- _PROVIDED PASSAGE_:

•••••

Isobel Wylie Hutchison: On Greenland’s Closed Shore

Cover of first edition of Isobel Wylie Hutchison's "On Greenland's Closed Shore"

Suddenly, hey presto! out of the mist a dark cloud, out of the cloud a soaring mountain peak, sun-gilt, snow-splashed, apparently unattached to solid earth, the mists boiling about its feet—Greenland!

That’s Isobel Wylie Hutchison’s first sight of Greenland, in 1927, as the supply ship Gertrud Rask nosed through poor visibility towards the isolated settlement of Angmagssalik (now Tasiilaq), surrounded by a flotilla of kayaks that had come out to welcome the ship.

I’ve written about Hutchison before—first about Peak Beyond Peak (2022), a posthumous collection of her Scottish writings; and then about North to the Rime-Ringed Sun (1934) her account of her solo travels in Alaska and Arctic Canada in 1933-34.

•••••

- _EXTRACTED INFORMATION_:
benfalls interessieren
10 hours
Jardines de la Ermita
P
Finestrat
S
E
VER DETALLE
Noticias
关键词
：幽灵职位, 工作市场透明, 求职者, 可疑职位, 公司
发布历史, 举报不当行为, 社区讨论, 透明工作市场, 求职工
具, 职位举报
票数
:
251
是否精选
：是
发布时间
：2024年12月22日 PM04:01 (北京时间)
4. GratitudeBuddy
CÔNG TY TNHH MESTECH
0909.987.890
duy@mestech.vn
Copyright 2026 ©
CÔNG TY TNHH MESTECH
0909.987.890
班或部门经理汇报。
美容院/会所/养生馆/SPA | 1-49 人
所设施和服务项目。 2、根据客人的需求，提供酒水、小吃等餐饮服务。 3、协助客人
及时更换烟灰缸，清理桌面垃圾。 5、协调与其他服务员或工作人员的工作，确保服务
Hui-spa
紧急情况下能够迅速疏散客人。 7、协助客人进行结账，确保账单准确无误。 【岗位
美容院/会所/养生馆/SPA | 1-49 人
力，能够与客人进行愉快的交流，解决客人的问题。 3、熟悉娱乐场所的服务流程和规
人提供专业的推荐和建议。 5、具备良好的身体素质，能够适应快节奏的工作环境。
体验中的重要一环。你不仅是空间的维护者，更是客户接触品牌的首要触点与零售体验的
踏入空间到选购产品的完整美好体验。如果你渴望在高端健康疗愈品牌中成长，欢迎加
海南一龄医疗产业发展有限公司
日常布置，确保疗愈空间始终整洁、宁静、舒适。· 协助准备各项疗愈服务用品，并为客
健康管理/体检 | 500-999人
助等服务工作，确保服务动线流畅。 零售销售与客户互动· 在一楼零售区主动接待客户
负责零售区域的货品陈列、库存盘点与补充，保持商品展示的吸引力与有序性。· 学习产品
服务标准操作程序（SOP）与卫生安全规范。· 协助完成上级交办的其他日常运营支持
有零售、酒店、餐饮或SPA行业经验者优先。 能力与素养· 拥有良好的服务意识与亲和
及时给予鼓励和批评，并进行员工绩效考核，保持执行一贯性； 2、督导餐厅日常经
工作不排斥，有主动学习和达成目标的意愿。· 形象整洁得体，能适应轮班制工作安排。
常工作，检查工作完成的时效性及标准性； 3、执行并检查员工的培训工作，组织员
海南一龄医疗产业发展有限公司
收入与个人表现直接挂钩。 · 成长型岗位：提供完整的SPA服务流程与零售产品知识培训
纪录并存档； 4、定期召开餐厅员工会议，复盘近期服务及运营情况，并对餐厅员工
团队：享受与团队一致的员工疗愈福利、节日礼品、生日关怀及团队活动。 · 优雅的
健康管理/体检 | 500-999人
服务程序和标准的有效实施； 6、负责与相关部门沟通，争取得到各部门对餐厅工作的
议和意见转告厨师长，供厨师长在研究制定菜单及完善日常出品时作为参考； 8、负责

•••••

- _ASSIGNED TASK 1_: Reproduce the part of the Hutchison piece between "Cover of first" and "welcome the ship.", inclusive.
- _ASSIGNED TASK 2_:
Answer from the piece on Hutchison's Greenland book:
(a) What was the supply ship called?
(b) What is Angmagssalik called now?
(c) In what year was North to the Rime-Ringed Sun published?
- _ASSIGNED TASK 3_: Carry on the piece about Hutchison's Greenland travels, starting after its last sentence.
The records have no connection to the text about Isobel Wylie Hutchison's Greenland book.

- _EXERCISE RESULT 1_:
Cover of first edition of Isobel Wylie Hutchison's "On Greenland's Closed Shore"

Suddenly, hey presto! out of the mist a dark cloud, out of the cloud a soaring mountain peak, sun-gilt, snow-splashed, apparently unattached to solid earth, the mists boiling about its feet—Greenland!

That’s Isobel Wylie Hutchison’s first sight of Greenland, in 1927, as the supply ship Gertrud Rask nosed through poor visibility towards the isolated settlement of Angmagssalik (now Tasiilaq), surrounded by a flotilla of kayaks that had come out to welcome the ship.

- _EXERCISE RESULT 2_:
(a) Gertrud Rask
(b) Tasiilaq
(c) 1934

- _EXERCISE RESULT 3_:
In On Greenland’s Closed Shore (1930) she tells the story of her journey in southern Greenland during 1927, and her subsequent overwintering, north of the Arctic Circle, in 1928-9. These trips were a sort of gateway drug for her more extensive Arctic adventures in Alaska and Canada.

Why a “closed shore”? Because Denmark didn’t allow casual visits to Greenland at this time—aspiring visitors needed to offer a serious purpose to the visa authorities. Hutchison’s official reason for her visit (just as it would be in Alaska) was botanizing. During her trip she catalogued Arctic flora and collected their seeds, and the book includes a nine-page appendix listing “plants found by the author”.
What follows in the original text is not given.